- Source document:
[START]

Skip to main content

Service Monitoring

Overview

Service monitoring in PulseGuard monitors the availability and performance of network services such as APIs, databases, email servers, and other TCP/UDP-based services. It supports multiple protocols and integrations with cloud platforms.

Supported Protocols

HTTP/HTTPS Services

  • API Endpoints: REST, GraphQL, SOAP APIs
  • Web Services: Microservices, legacy web services
  • Health Check Endpoints: /health, /status, /ping
  • Custom Headers: Authentication headers, API keys

TCP Services

  • Database Connections: PostgreSQL, MySQL, MongoDB, Redis
  • Application Servers: Tomcat, Node.js, Python servers
  • Load Balancers: Nginx, HAProxy, AWS ELB
  • Custom TCP Services: Any service listening on TCP port

Email Services

  • SMTP Servers: Outbound email servers
  • IMAP/POP3: Email retrieval services
  • SMTP Authentication: Username/password, OAuth
  • TLS Encryption: STARTTLS, SSL/TLS

DNS Services

  • Name Servers: Authoritative DNS servers
  • Recursive Resolvers: DNS caching servers
  • DNS over HTTPS/TLS: Modern DNS protocols
  • Zone Transfer Monitoring: AXFR monitoring

Cloud Platform Integrations

Azure Integration

{
  "provider": "azure",
  "resource_type": "App Service",
  "subscription_id": "xxx-xxx-xxx",
  "resource_group": "production-rg",
  "app_service_name": "my-web-app",
  "authentication": {
    "type": "service_principal",
    "client_id": "xxx",
    "client_secret": "xxx",
    "tenant_id": "xxx"
  }
}

Vercel Integration

{
  "provider": "vercel",
  "project_id": "prj_xxx",
  "team_id": "team_xxx",
  "authentication": {
    "token": "vercel_token_here"
  },
  "monitors": {
    "deployments": true,
    "functions": true,
    "domains": true
  }
}

Coolify Integration

{
  "provider": "coolify",
  "server_ip": "1.2.3.4",
  "api_token": "coolify_token",
  "projects": ["web-app", "api-server"],
  "authentication": {
    "type": "api_token"

[END]

- Short problem 1: Translate this sentence from the service monitoring page into Spanish: "Service monitoring in PulseGuard monitors the availability and performance of network services such as APIs, databases, email servers, and other TCP/UDP-based services."
- Short problem 2: According to the service monitoring page, which load balancers are listed under TCP Services?

(Records from a data source)
[START]

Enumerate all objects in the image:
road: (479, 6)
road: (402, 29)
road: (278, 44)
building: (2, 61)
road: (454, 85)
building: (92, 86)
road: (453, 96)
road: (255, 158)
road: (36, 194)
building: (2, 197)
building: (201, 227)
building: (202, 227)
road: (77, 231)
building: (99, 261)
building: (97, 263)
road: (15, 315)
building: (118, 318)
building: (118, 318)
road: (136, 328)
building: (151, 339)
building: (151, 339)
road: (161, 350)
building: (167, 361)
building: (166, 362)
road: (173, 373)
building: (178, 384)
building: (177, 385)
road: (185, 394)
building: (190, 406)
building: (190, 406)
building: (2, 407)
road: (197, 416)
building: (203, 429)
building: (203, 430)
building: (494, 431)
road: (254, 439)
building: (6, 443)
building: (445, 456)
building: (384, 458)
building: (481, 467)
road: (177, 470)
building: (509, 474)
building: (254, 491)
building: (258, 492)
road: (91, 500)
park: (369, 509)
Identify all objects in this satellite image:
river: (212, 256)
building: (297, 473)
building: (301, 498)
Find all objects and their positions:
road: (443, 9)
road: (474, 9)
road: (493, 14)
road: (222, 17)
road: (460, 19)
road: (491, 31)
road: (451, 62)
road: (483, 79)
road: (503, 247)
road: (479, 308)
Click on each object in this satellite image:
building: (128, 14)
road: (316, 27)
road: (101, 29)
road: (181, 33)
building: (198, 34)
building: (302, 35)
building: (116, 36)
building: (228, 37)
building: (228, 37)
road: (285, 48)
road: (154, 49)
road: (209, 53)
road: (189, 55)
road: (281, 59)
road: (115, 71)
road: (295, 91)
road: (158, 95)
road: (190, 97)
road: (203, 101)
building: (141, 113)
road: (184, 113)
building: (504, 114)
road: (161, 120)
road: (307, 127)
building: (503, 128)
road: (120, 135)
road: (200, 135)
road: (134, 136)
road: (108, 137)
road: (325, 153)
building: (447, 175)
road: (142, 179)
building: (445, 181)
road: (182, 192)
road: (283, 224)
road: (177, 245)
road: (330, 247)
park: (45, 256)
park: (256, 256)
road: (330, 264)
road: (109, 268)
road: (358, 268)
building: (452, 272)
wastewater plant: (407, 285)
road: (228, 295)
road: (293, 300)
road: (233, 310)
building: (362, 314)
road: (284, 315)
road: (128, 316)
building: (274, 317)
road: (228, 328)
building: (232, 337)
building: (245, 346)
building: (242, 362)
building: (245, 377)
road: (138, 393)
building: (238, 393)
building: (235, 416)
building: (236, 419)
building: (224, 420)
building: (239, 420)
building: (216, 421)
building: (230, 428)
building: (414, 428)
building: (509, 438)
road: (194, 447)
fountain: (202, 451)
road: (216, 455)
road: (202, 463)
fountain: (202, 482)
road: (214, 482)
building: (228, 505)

[END]

- Task answer 1: La monitorización de servicios en PulseGuard supervisa la disponibilidad y el rendimiento de servicios de red como API, bases de datos, servidores de correo electrónico y otros servicios basados en TCP/UDP.

- Task answer 2: Nginx, HAProxy, and AWS ELB.